Епархиальный архиерей, старый, очень полный, был болен ревматизмом или подагрой и уже месяц не вставал с постели. Преосвященный Петр проведывал его почти каждый день и принимал вместо него просителей. И теперь, когда ему нездоровилось, его поражала пустота, мелкость всего того, о чем просили, о чем плакали; его сердили неразвитость, робость; и всё это мелкое и ненужное угнетало его своею массою, и ему казалось, что теперь он понимал епархиального архиерея, который когда-то, в молодые годы, писал «Учения о свободе воли», теперь же, казалось, весь ушел в мелочи, всё позабыл и не думал о боге. За границей преосвященный, должно быть, отвык от русской жизни, она была не легка для него; народ казался ему грубым, женщины-просительницы скучными и глупыми, семинаристы и их учителя необразованными, порой дикими. А бумаги, входящие и исходящие, считались десятками тысяч, и какие бумаги! Благочинные во всей епархии ставили священникам, молодым и старым, даже их женам и детям, отметки по поведению, пятерки и четверки, а иногда и тройки, и об этом приходилось говорить, читать и писать серьезные бумаги. И положительно нет ни одной свободной минуты, целый день душа дрожит, и успокаивался преосвященный Петр, только когда бывал в церкви.

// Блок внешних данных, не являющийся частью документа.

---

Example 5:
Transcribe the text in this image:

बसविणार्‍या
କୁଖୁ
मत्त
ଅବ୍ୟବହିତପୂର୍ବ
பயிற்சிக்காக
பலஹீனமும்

Не мог он никак привыкнуть и к страху, какой он, сам того не желая, возбуждал в людях, несмотря на свой тихий, скромный нрав. Все люди в этой губернии, когда он глядел на них, казались ему маленькими, испуганными, виноватыми. В его присутствии робели все, даже старики протоиереи, все «бухали» ему в ноги, а недавно одна просительница, старая деревенская попадья, не могла выговорить ни одного слова от страха, так и ушла ни с чем. И он, который никогда не решался в проповедях говорить дурно о людях, никогда не упрекал, так как было жалко, — с просителями выходил из себя, сердился, бросал на пол прошения. За всё время, пока он здесь, ни один человек не поговорил с ним искренно, попросту, по-человечески; даже старуха мать, казалось, была уже не та, совсем не та! И почему, спрашивается, с Сисоем она говорила без умолку и смеялась много, а с ним, с сыном, была серьезна, обыкновенно молчала, стеснялась, что совсем не шло к ней? Единственный человек, который держал себя вольно в его присутствии и говорил всё, что хотел, был старик Сисой, который всю свою жизнь находился при архиереях и пережил их одиннадцать душ. И потому-то с ним было легко, хотя, несомненно, это был тяжелый, вздорный человек.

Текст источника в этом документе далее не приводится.